Quando nos referimos às necessidades formativas para a educação inclusiva, estamos nos remetendo a aspectos apontados por esses pesquisadores. Ou seja, a prática da educação inclusiva parece estar relacionada à necessidade de uma formação continuada que reforce, de um lado, a capacidade crítica e reflexiva do professor e, de outro lado, a perspectiva de trabalho coletivo, participativo, bem como mudanças nas formas de compreensão da aprendizagem e do ensino para todos os alunos, inclusive para os que apresentam algum tipo de desvantagem ocasionada por deficiências.

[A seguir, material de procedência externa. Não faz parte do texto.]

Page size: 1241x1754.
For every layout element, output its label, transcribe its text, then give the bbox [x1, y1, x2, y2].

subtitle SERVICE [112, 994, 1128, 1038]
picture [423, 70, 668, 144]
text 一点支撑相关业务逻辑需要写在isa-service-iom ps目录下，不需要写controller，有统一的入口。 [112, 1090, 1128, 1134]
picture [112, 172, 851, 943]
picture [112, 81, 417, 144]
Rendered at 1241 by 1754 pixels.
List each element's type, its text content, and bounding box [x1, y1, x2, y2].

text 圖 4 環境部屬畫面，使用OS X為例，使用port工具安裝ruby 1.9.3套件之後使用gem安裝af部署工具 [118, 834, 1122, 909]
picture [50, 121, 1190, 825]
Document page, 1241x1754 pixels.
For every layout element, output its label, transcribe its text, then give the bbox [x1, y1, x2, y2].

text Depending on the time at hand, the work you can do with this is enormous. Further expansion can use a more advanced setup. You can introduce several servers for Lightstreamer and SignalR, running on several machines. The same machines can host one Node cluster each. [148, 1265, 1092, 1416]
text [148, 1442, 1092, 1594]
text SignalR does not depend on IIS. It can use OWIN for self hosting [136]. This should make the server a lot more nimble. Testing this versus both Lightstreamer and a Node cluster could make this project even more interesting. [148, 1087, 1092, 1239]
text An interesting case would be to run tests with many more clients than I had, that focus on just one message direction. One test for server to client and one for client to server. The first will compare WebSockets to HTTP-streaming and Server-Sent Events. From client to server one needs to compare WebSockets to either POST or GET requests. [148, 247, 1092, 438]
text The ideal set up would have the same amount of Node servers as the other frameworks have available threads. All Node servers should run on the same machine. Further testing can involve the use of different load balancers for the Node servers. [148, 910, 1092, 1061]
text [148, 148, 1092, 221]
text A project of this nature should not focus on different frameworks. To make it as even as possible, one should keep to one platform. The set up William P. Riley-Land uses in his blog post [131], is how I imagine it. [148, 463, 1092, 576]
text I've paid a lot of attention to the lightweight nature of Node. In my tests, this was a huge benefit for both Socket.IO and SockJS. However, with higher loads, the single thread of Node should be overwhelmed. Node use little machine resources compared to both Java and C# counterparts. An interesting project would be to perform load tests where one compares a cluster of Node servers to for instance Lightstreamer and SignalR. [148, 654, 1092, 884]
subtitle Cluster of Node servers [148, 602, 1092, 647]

4 OS PROFESSORES DE UMA ESCOLA PÚBLICA: DO PERFIL ÀS NECESSIDADES FORMATIVAS EM TEMPO DE INCLUSÃO

Neste capítulo, procuramos apresentar alguns dados coletados acerca da escola campo da pesquisa e de seus professores. Com base na análise dos dados, verificamos que, dos 20 sujeitos respondentes dos questionários, 14 são do sexo feminino, fato que vem acontecendo já há algum tempo na realidade da docência brasileira. Além disso, buscamos informações que possam caracterizar, de maneira sucinta, o campo da pesquisa, o perfil dos professores – em seus aspectos pessoais e profissionais –, assim como a sua formação e concepções sobre educação inclusiva.